Invitation: Performing Encryption Improvisational Workshop
Sometimes the best way to tackle the big questions is obliquely, and in motion.
4 June 2015 - 4 June 2015

Why?

If the downside of perpetual archiving is perpetual surveillance, then bodily encryption practices are part of an overarching strategy for controlling and disseminating personal data. Yes, we support Open Data – but when the data come from your body it is sometimes necessary to decide what is open, for whom, and when.

Trace the body in the algorithm, reaffirm physical presence in Big Data, and see if your digital encryption key feels more like yours if it was generated as a duet between your movement improvisation and computational processes.

How?

This is a beta-stage interaction design experiment that inserts movement into the generation of a digital encryption key by replacing the mouse movement of a standard encryption program with motion data captured by a Kinect.

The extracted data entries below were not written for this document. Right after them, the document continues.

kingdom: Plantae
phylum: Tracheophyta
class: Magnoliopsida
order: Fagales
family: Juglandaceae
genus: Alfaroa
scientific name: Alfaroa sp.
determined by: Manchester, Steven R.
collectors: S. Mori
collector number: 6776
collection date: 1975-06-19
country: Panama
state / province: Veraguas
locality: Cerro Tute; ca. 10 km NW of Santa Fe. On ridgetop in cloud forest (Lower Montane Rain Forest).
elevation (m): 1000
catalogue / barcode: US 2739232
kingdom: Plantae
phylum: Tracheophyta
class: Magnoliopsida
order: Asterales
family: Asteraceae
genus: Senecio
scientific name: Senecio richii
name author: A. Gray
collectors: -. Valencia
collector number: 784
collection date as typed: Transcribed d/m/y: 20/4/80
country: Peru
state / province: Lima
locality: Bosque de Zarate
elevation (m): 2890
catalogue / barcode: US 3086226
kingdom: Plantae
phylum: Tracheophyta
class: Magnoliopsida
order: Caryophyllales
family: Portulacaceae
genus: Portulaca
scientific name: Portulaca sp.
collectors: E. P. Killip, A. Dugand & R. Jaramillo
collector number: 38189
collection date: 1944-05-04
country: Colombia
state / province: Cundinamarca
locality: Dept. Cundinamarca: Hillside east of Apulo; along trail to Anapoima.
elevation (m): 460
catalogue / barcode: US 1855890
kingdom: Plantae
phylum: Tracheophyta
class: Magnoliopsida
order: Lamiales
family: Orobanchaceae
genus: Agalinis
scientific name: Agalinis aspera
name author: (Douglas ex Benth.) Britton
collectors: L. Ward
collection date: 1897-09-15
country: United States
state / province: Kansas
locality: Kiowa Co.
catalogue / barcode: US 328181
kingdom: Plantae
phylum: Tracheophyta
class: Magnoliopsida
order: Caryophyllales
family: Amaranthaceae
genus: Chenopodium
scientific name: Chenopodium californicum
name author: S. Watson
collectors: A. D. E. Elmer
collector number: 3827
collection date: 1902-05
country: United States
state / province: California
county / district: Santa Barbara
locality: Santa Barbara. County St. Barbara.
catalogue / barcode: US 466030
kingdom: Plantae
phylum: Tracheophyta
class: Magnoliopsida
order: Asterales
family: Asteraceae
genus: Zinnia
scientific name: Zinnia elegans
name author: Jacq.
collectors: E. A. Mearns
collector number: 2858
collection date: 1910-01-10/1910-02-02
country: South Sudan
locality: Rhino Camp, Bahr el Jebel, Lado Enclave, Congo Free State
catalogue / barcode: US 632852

You don’t have to be a dancer: is there a pattern of movements that might be associated with you? Hand, arms, body moving in space, inverted, idiosyncratic … You can perform these in the studio for capture by the Kinect, either with others watching or in private.

What will you get?

You will leave the workshop with your private encryption key. We will also give you an encrypted file of the video of your movement as an archival trace of your improvisation. Your movement will be archived both in the key and in the video. You can use the key to de-crypt the video of your own movement, or you can use it for other data communication.

And the research?

As this is part of research into the performance of memory, the last hour (from 15:00-16:00) of this workshop will be devoted to critical and creative discussion around Encryption, Openness, Bodies and Memory in the performances of data and the performances of daily life.

For more information, contact Susan Kozel at susan.kozel@mah.se

This event is part of the Performing Memory strand of the Living Archives research project and follows on from our previous Somatic Archiving event in February 2015.